Предчувствия просто-таки кричали, что идти в ратушу сегодня не стоит. Но с каким-то яростным отчаянием она продолжала двигаться вперёд и подметать городскую брусчатку подолом несчастного платья.
***
Предчувствия оправдались не то чтобы полностью, а троекратно. Настолько провальных бесед у Дафны не было даже при получении патента на ведьмовство, а тогда всё сложилось очень плохо. На языке крутилось слово «фиаско». И сейчас, у себя в лесном домике, она не могла найти объяснений столь бурной своей реакции – кроме как попенять на плохой день. Или обвинить во всём лесоруба и то сильное непривычное чувство, что вызвала эта встреча…
– Да что со мной такое? Я никого не проклинала уже лет пять, а тут как будто на ухо кто-то наговаривал, – ведьма села на скрипучую ступеньку крыльца и погладила полосатого кота. – И боюсь, главный лесничий никогда не забудет мне этих чирьев. А мы ведь почти нашли с ним общий язык в прошлом месяце.

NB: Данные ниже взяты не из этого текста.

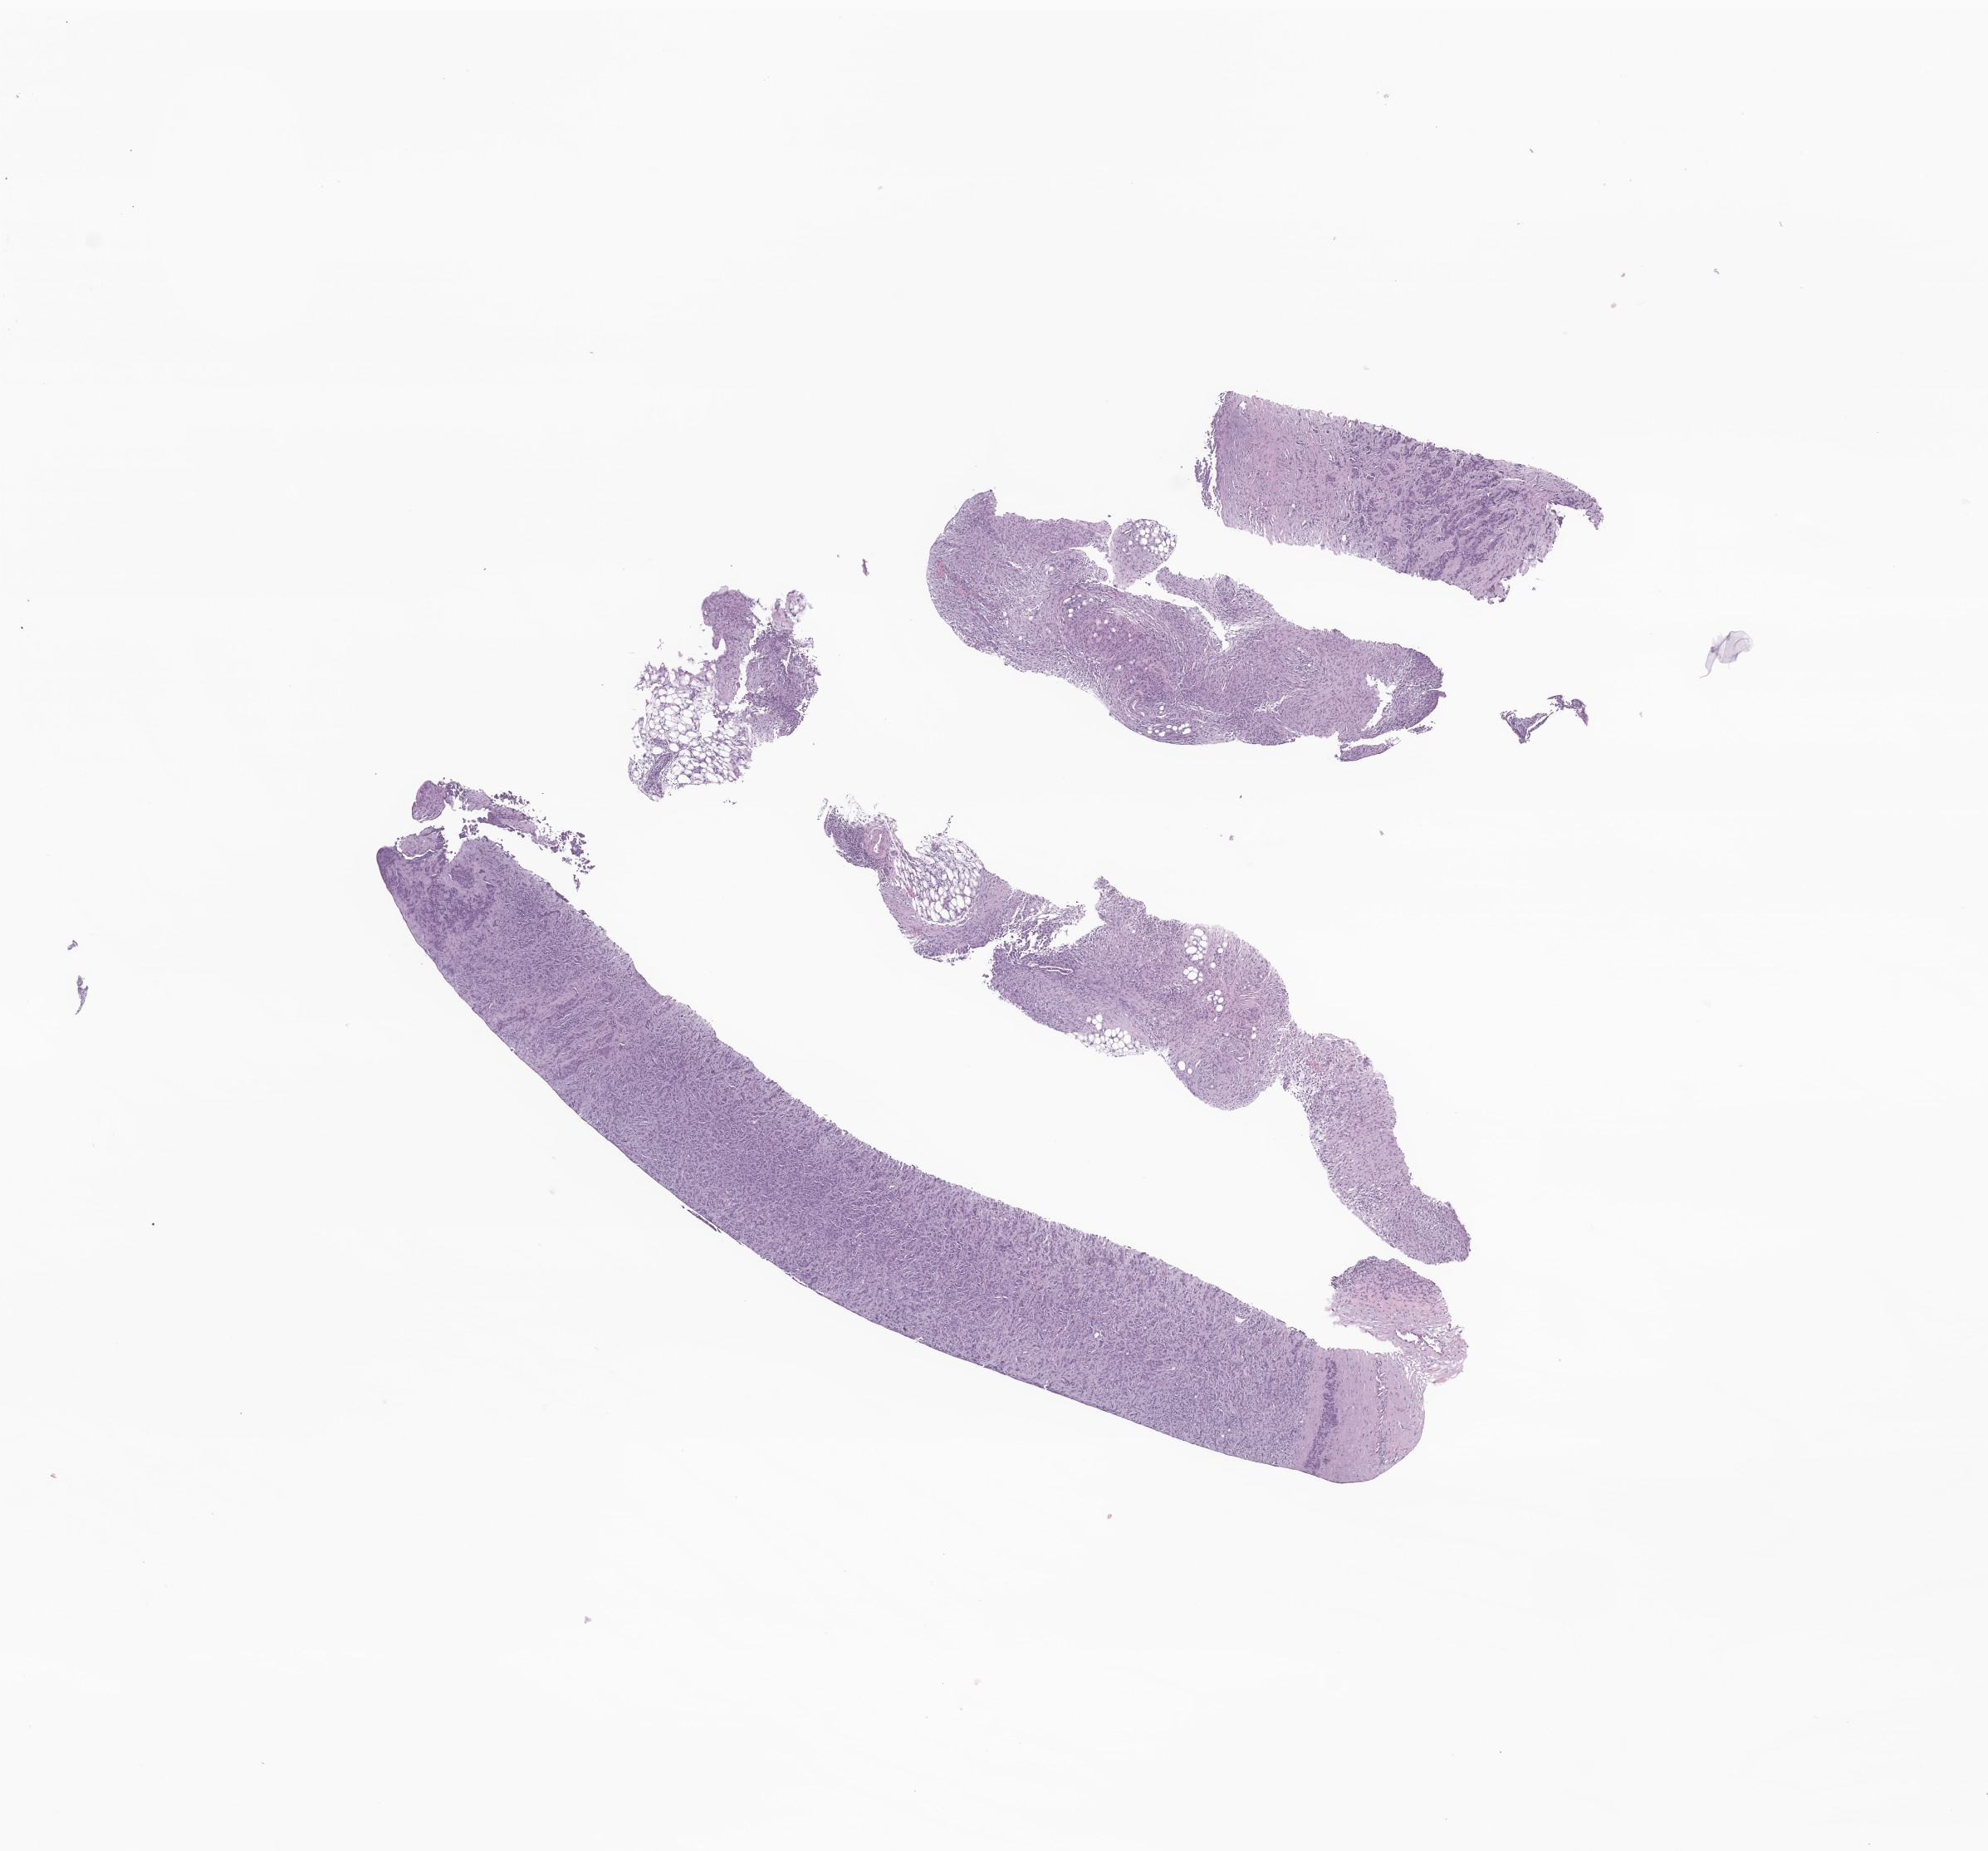
Digitized hematoxylin and eosin (H&E)-stained section of tumor tissue from the abdomen — a low-resolution overview of the entire scanned area, about 10.1 x 9.4 mm; formalin-fixed, paraffin-embedded (FFPE) tissue. Patient male; age 195 months (16 years 3 months).
Diagnosis (ICD-O-3 morphology term): Carcinomatosis.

Усталость и переживания дня давали о себе знать: голова болела, руки и спина ныли, а сожаления о содеянном грызли изнутри. К тому же этот день, без сомнения, один из худших в её жизни, ещё не закончился. Пятая часть (никак не меньше) горожан ходила проклятыми, так что в скором времени стоило ожидать появления толпы недовольных. Хорошо, если без оружия. И для их успокоения нужно было много воды.
Вздохнув, Дафна встала, взяла ведро и отправилась на речку. Предстояло наполнить большую бочку.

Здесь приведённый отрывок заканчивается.